Bonecos artesanais do México, uma coleção de livrinhos de literatura de cordel, trabalhos feitos por presos na Grécia, pinturas em madeira por artistas do Gana, Camboja e França, esculturas alusivas à espiritualidade, oriundas do México, Filipinas, Espanha e Índia, ou um manequim trajando um “vestuário de performance” feito a partir de amendoins, usado em Kinshasa, são algumas das peças em exposição.

Logo à chegada, o visitante é recebido por uma caravana pintada de amarelo, com a frase “Arts Modestes” pintada a vermelho, que transporta uma coleção de objetos, figuras de banda desenhada, super-heróis, robôs e monstros japoneses, lado a lado com um conjunto exuberante de cerâmicas de Vallauris (França).

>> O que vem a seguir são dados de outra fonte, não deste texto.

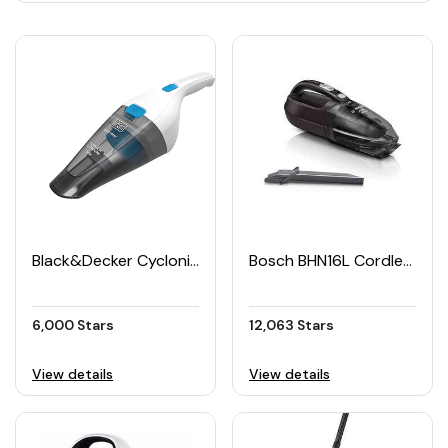
Black&Decker Cyclonic Hand-held Vacuum Cleaner
Bosch BHN16L Cordless Handheld Vacuum Cleaner 16V
6,000 Stars
12,063 Stars
View details
View details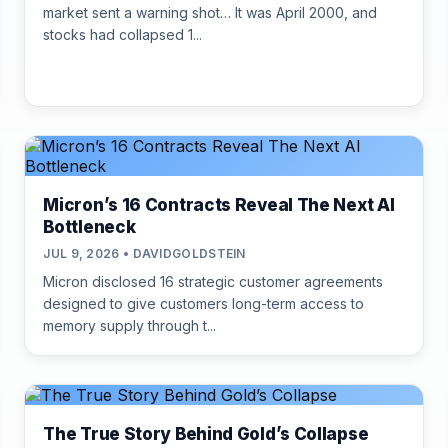
market sent a warning shot… It was April 2000, and
stocks had collapsed 1...
Micron’s 16 Contracts Reveal The Next AI
Bottleneck
JUL 9, 2026 • DAVIDGOLDSTEIN
Micron disclosed 16 strategic customer agreements
designed to give customers long-term access to
memory supply through t...
The True Story Behind Gold’s Collapse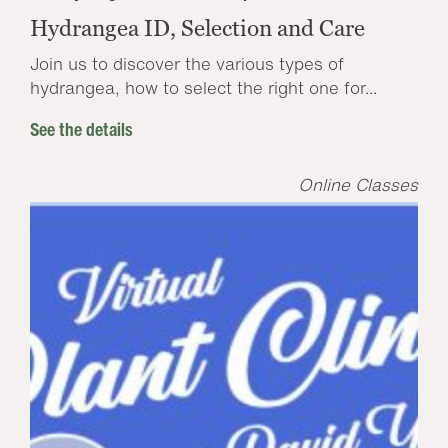
Hydrangea ID, Selection and Care
Join us to discover the various types of
hydrangea, how to select the right one for...
See the details
Online Classes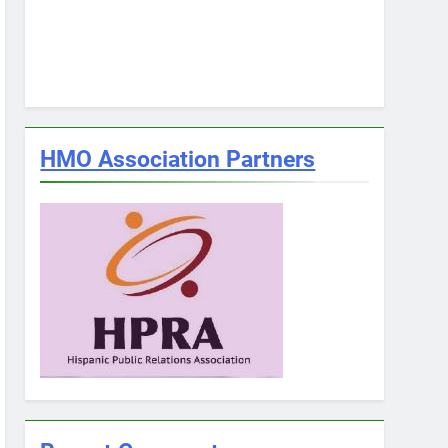
HMO Association Partners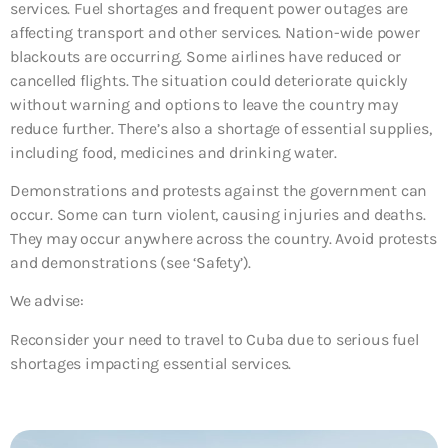
services. Fuel shortages and frequent power outages are
affecting transport and other services. Nation-wide power
blackouts are occurring. Some airlines have reduced or
cancelled flights. The situation could deteriorate quickly
without warning and options to leave the country may
reduce further. There’s also a shortage of essential supplies,
including food, medicines and drinking water.
Demonstrations and protests against the government can
occur. Some can turn violent, causing injuries and deaths.
They may occur anywhere across the country. Avoid protests
and demonstrations (see ‘Safety’).
We advise:
Reconsider your need to travel to Cuba due to serious fuel
shortages impacting essential services.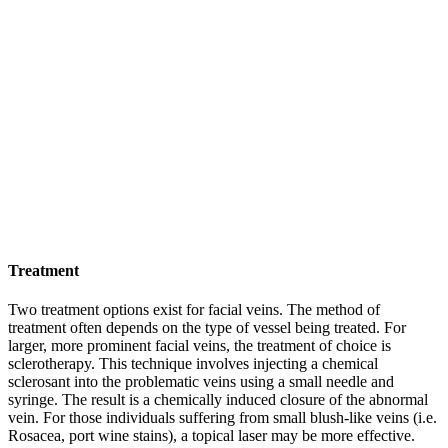
Treatment
Two treatment options exist for facial veins. The method of
treatment often depends on the type of vessel being treated. For
larger, more prominent facial veins, the treatment of choice is
sclerotherapy. This technique involves injecting a chemical
sclerosant into the problematic veins using a small needle and
syringe. The result is a chemically induced closure of the abnormal
vein. For those individuals suffering from small blush-like veins (i.e.
Rosacea, port wine stains), a topical laser may be more effective.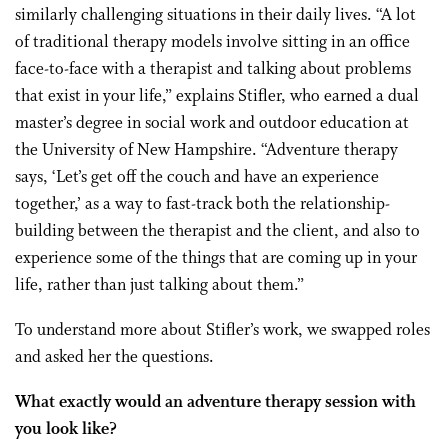
similarly challenging situations in their daily lives. “A lot
of traditional therapy models involve sitting in an office
face-to-face with a therapist and talking about problems
that exist in your life,” explains Stifler, who earned a dual
master’s degree in social work and outdoor education at
the University of New Hampshire. “Adventure therapy
says, ‘Let’s get off the couch and have an experience
together,’ as a way to fast-track both the relationship-
building between the therapist and the client, and also to
experience some of the things that are coming up in your
life, rather than just talking about them.”
To understand more about Stifler’s work, we swapped roles
and asked her the questions.
What exactly would an adventure therapy session with
you look like?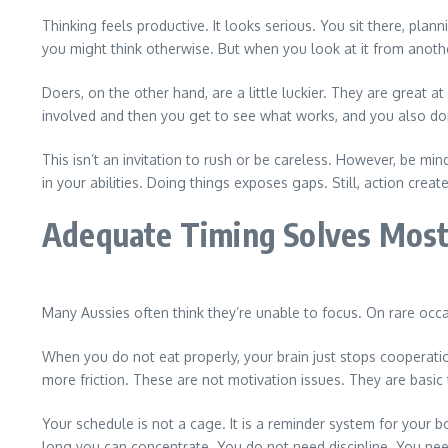
Thinking feels productive. It looks serious. You sit there, pla
you might think otherwise. But when you look at it from anoth
Doers, on the other hand, are a little luckier. They are great
involved and then you get to see what works, and you also do
This isn’t an invitation to rush or be careless. However, be mi
in your abilities. Doing things exposes gaps. Still, action cre
Adequate Timing Solves Mos
Many Aussies often think they’re unable to focus. On rare occasi
When you do not eat properly, your brain just stops cooperati
more friction. These are not motivation issues. They are basic 
Your schedule is not a cage. It is a reminder system for your 
long you can concentrate. You do not need discipline. You need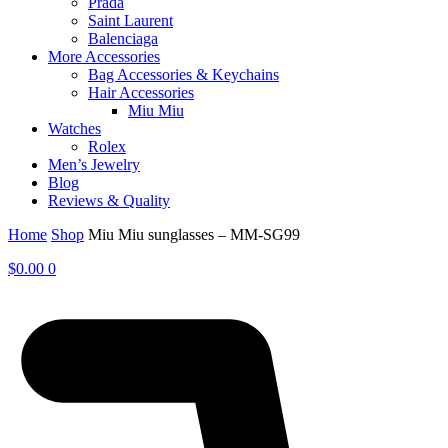
Prada
Saint Laurent
Balenciaga
More Accessories
Bag Accessories & Keychains
Hair Accessories
Miu Miu
Watches
Rolex
Men’s Jewelry
Blog
Reviews & Quality
Home
Shop
Miu Miu sunglasses – MM-SG99
$
0.00
0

Nas paredes do corredor que dá acesso à Galeria Oval do museu, apresentam-se os painéis de azulejos criados nas oficinas da fábrica da Viúva Lamego, bem como bandeiras com os mesmos motivos: figuras da cultura popular universal, da banda desenhada, cinema ou televisão.

Pendurados do teto, um conjunto de personagens em ponto grande fabricados em pasta de papel e, a flutuar sobre a sala, uma imensa estrela verde insuflável, com olhos e boca, batizada de “Ah! Ah! Ah!”, que pretende ser o “guardião da modéstia das artes”.

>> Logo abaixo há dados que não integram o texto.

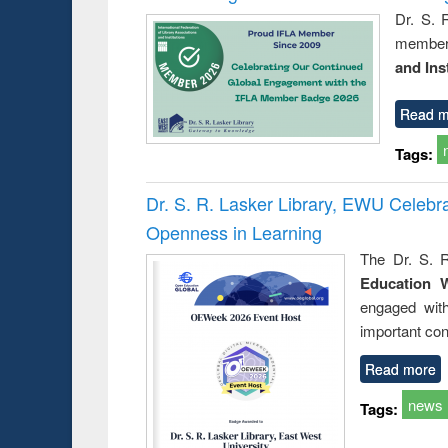
Dr. S. 
member 
and Ins
Read m
Tags:
Dr. S. R. Lasker Library, EWU Celeb
Openness in Learning
The Dr. S. R
Education 
engaged wit
important con
Read more
news
Tags: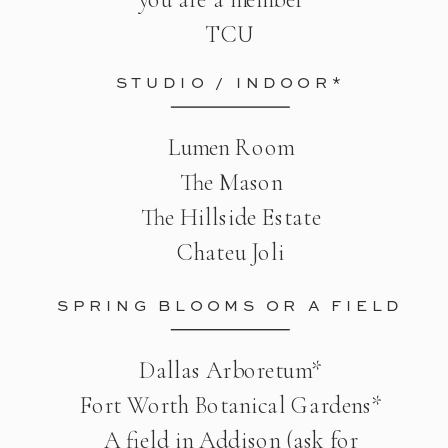
TCU
STUDIO / INDOOR*
Lumen Room
The Mason
The Hillside Estate
Chateu Joli
SPRING BLOOMS OR A FIELD
Dallas Arboretum*
Fort Worth Botanical Gardens*
A field in Addison (ask for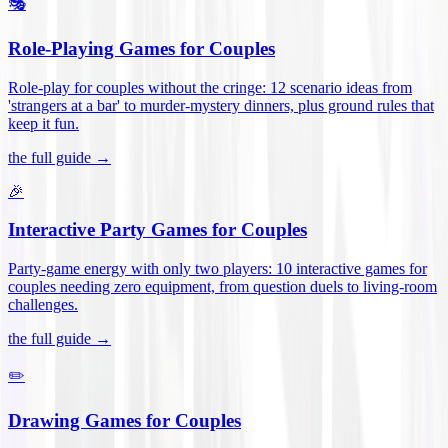
🎭
Role-Playing Games for Couples
Role-play for couples without the cringe: 12 scenario ideas from
'strangers at a bar' to murder-mystery dinners, plus ground rules that
keep it fun
.
the full guide →
🎉
Interactive Party Games for Couples
Party-game energy with only two players: 10 interactive games for
couples needing zero equipment, from question duels to living-room
challenges
.
the full guide →
✏️
Drawing Games for Couples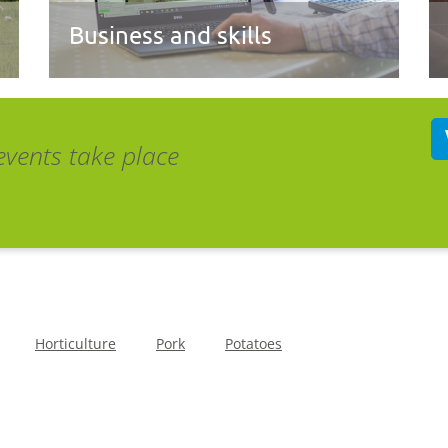
Business and skills
events take place
Horticulture
Pork
Potatoes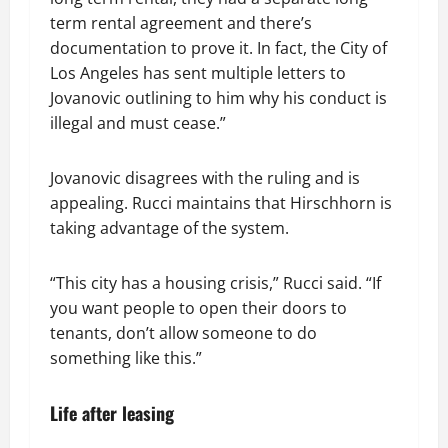
term rental agreement and there’s
documentation to prove it. In fact, the City of
Los Angeles has sent multiple letters to
Jovanovic outlining to him why his conduct is
illegal and must cease.”
Jovanovic disagrees with the ruling and is
appealing. Rucci maintains that Hirschhorn is
taking advantage of the system.
“This city has a housing crisis,” Rucci said. “If
you want people to open their doors to
tenants, don’t allow someone to do
something like this.”
Life after leasing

Chegando à galeria oval, é possível observar vários mapas concebidos por Hervé di Rosa que ilustram o “arquipélago das artes modestas”: o mar e ilhas representando, cada uma, as diferentes formas de arte.

Por toda a sala, que representa esse arquipélago, espalham-se então os expositores, com as diversas coleções expostas, que incluem figuras de plástico, globos de neve, corças de cerâmica, papéis de embalar fruta, mas também pássaros de madeira, publicações do artista ou objetos de culto.

O MAAT vai ter ainda em exposição durante o mesmo período outras duas mostras, ambas com curadoria do diretor do museu.

Uma delas é o mais recente projeto da artista visual Sandra Rocha, um conjunto de fotografias e de ecrãs-vídeo e som, que resulta de um encontro entre imagens fixas e em movimento, realizadas maioritariamente nos Açores, e de leituras que acompanham as suas pesquisas: Ovídio, Gaston Bachelard, Emmanuel Coccia e Jean-Christophe Bailly.

A artista, que “tem uma relação especial com a natureza e o feminino, aproximou-se da mitologia greco-romana e começou a ver qual era o papel da mulher nesse universo”, explicou João Pinharanda.

Pegando em histórias mitológicas, Sandra Rocha faz releituras “em torno da questão essencial que é a metamorfose”.

“Ovídio dava-me a possibilidade de, através da ficção, falar de assuntos entre humanos atuais e não resolvidos, como a violação das mulheres, o incesto, as injustiças amorosas ou os amores impossíveis”, revelou a artista.

A exposição “Da calma fez-se o vento”, titulo adaptado de um soneto de Vinicius de Moraes, coloca a figura humana no seu ambiente natural, reforçando-a com a presença do elemento água.

A outra exposição é da autoria de Ana Cardoso, finalista do Prémio Novos Artistas 2017, e explora ilusões de ótica criadas pela geometria das formas.

Com curadoria de João Pinharanda, “Leaky Abstraction” apresenta telas, em diversas formas geométricas, tingidas e tecidas manualmente, não pintadas, em complemento com telas industriais pintadas manualmente, por exemplo.